Il existe de nombreuses façons de réussir dans notre secteur. On côtoie plusieurs courtiers et dirigeants expérimentés qui peuvent nous en apprendre. Mais en fin de compte, vous trouverez votre propre style.

Parlez-nous de votre première transaction.

Croyez-le ou non, ma toute première sollicitation à froid a mené à ma première transaction. Je suis entré dans une tour de bureaux, je suis allé directement au dernier étage et je suis entré dans le premier bureau, où on m’a demandé de parler avec le décideur. Malgré ma nervosité et mon bafouillage, j’ai appris qu’ils n’étaient pas satisfaits de leur immeuble, qu’ils voulaient déménager et qu’ils privilégiaient l’achat d’un édifice.

Comme par hasard, mon équipe avait un immeuble de bureaux à vendre dans les environs. Bref, ils ont rapidement acheté l’édifice et j’ai pris cette transaction comme un bon présage pour lancer ma carrière dans l’immobilier commercial.

En quoi votre point de vue est-il unique et utile aux clients?

J’ai suivi un parcours non traditionnel qui m’a conduit à l’immobilier commercial à la fin de ma vingtaine.
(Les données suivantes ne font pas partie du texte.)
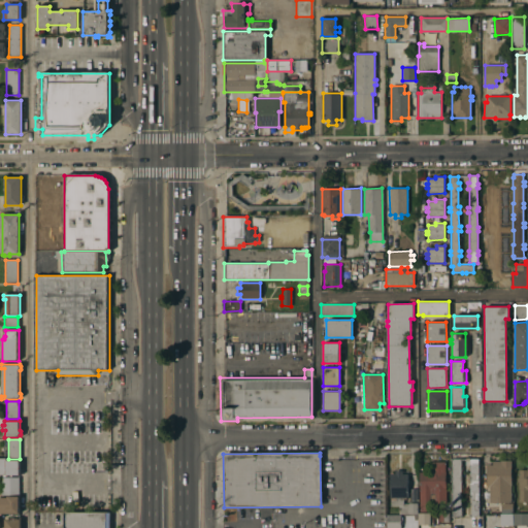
[(0,475),(0,458),(6,458),(6,460),(20,460),(20,475),(0,475)]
J’ai d’abord été copropriétaire et gérant d’une pizzeria, puis j’ai travaillé dans la vente. Ces expériences m’ont permis d’acquérir des compétences précieuses qui m’aident encore aujourd’hui. Je suis fier de ne pas me contenter de faciliter les transactions, mais de penser comme un propriétaire d’entreprise et d’avoir une compréhension globale des besoins de mes clients.

Que préférez-vous d’Edmonton?

Edmonton est à la fois une grande et une petite ville. La région compte 1,4 million d’habitants, mais lorsque vous rencontrez un autre Edmontonien, vous découvrez généralement que vous avez plusieurs points en commun. On a l’impression d’être une personne plutôt qu’un numéro, ce qui crée un fort sentiment d’appartenance à la communauté.
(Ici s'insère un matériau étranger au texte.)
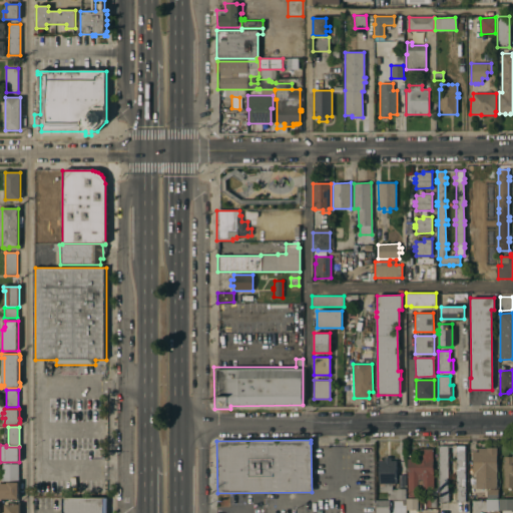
[(448,455),(449,455),(449,458),(448,458),(448,472),(449,472),(449,475),(448,475),(448,491),(450,491),(450,495),(448,496),(448,502),(439,502),(439,446),(448,446),(448,455)]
Que faites-vous pour vous gâter ou quel est votre plaisir coupable?

Je dois boire un café de McDonald's chaque jour, que ce soit le matin ou l’après-midi. Et je suis aussi amateur de mauvaises émissions de télé-réalité. The Real Housewives, Love Is Blind, Big Brother et j’en passe.

Si vous pouviez inviter trois personnes, mortes ou vivantes, pour un souper, de qui s’agirait-il?

J’inviterais Winston Churchill, Dave Chappelle et Bill Murray. Et si je pouvais ajouter une autre personne, ce serait Larry David… il serait parfait au milieu de ce groupe.